11.Bölüm

20 2 0
                                    

Karan ile buluştuğumuz geceden bu zamana tam iki gün geçmişti. Telefonum yine sessizdeydi. Kızlar ile bu iki gün boyunca bol bol sohbet etmiş ve gezmiştik. Onlarla vakit geçirmek benim için önemliydi. Gelen dosyaları düzenlemeye devam ediyordum. Elim alıştığı için olsa gerek hızlı hızlı bitiriyordum. Bazen sıkıldığım da olsa da henüz ilk haftamdı sonuçta yapacak bir şey yoktu. 

Alfabe sırasına göre dizdiğim dosyaları odamdan çıkmak üzere elime aldım ve kapıyı açtım. Elimde ki dosyaları Kadir Bey'e vermez üzere karşımda ki odaya ilerledim. Odanın kapısına asılan elim havada kalmıştı. Çünkü kapı ani bir hışımla açılmış ve ellerimde ki tüm dosyalar yere devrilmişti. Yerdeki dosyalar da olan gözlerim hayret ediyordu. Ben onları düzenlemek için ne kadar zaman harcamıştım. Kafamı bu durumun sorumlusuna çevirdiğim de bir çift mavi göz karşıladı beni.  Gözlerinden başlayıp tüm vücudunu gözlerimle süzmüştüm. Giydiği beyaz tişörtün üzerine bir kot ceket giymişti. Aslında bakılırsa baştan aşağıya kot tercih etmişti. Sarı saçlarına verdiği şekil ona biraz serseri havası katmış olsa da bakışları ve yüzü öyle olmadığını belirtir cinstendi. O da tıpkı benim gibi şaşkındı. 

''Affedersiniz, gerçekten özür dilerim.'' gözlerime yerleşen pişmanlık az önceki tüm üzüntümü ve öfkemi yok etmişti.'' Hiç sorun değil. Toplamama yardım edersiniz şipşak hallolur.'' dediğimde dosyaları toplamak üzere dizlerimi kırdım. O da benim gibi dizlerini kırarak dosyaları toplamaya başladı.'' Kabalık etmiş olmaz isem adınızı sorabilir miyim?'' dosyalarda dolanan gözlerim gözleri ile buluştu. Büyük bir beklenti içerisinde olduğu aşikârdı.'' Hayır tabi ki. Ben Pâye Karaca, siz?'' cevabını bekleyen bakışlarım karşısında otuz iki diş gülümsedi.'' Soyadınızın hakkını verecek kadar güzelsiniz.'' söylediği karşısında gözlerim açıldı. 

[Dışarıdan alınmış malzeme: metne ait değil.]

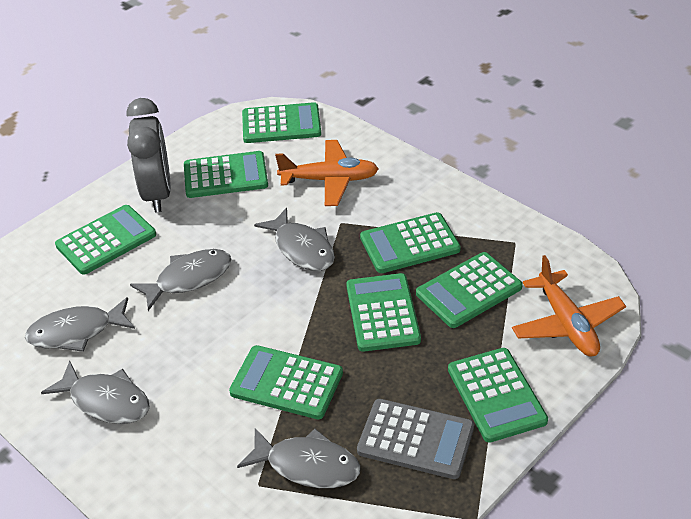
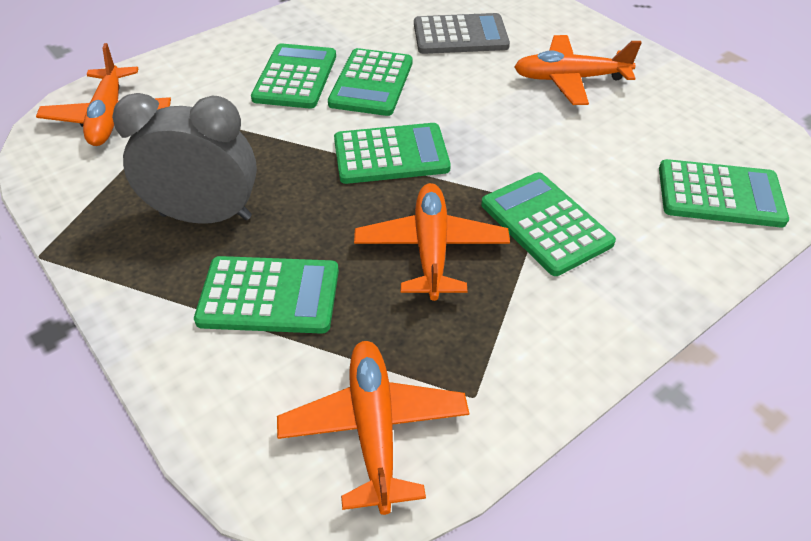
green calculator: 8 -> 6
grey fish: 5 -> 0
orange plane: 2 -> 4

Birinin iltifat etmesi hoştu ama bunu yeni tanıştığım birinden duymak beni şaşırtmıştı. Üstelik adını bile bilmiyoruz. Karşımda sırıttığında elime dosyaları tutuşturdu. Ayaklandıktan sonra elini kalkmak için uzattı. Eline bakan gözlerimle bir saniye bile düşünmeden tuttum. Ayaklandığımda elimi tutan elini sıktı. Bir aşağı bir yukarı sallayıp'' Tanıştığıma memnun oldum Karaca. Ben Gediz Ulugöz'' ellerimizi ayırdığında gözlerime beklentiyle bakıyordu.'' Siz de soyadınızın hakkını veriyorsunuz.'' dediğimde kahkaha atmıştı. Şen kahkahası herkes tarafından rahatla duyulur nitelikteydi.'' İşte bu komikti.'' başımı öne doğru eğdiğimde Kadir Bey'in sesini duydum.'' Gediz eve git artık.'' beni beklemiyor olacak ki gözleri açılmıştı. Gediz başını salladığında aramızdan ayrıldı. 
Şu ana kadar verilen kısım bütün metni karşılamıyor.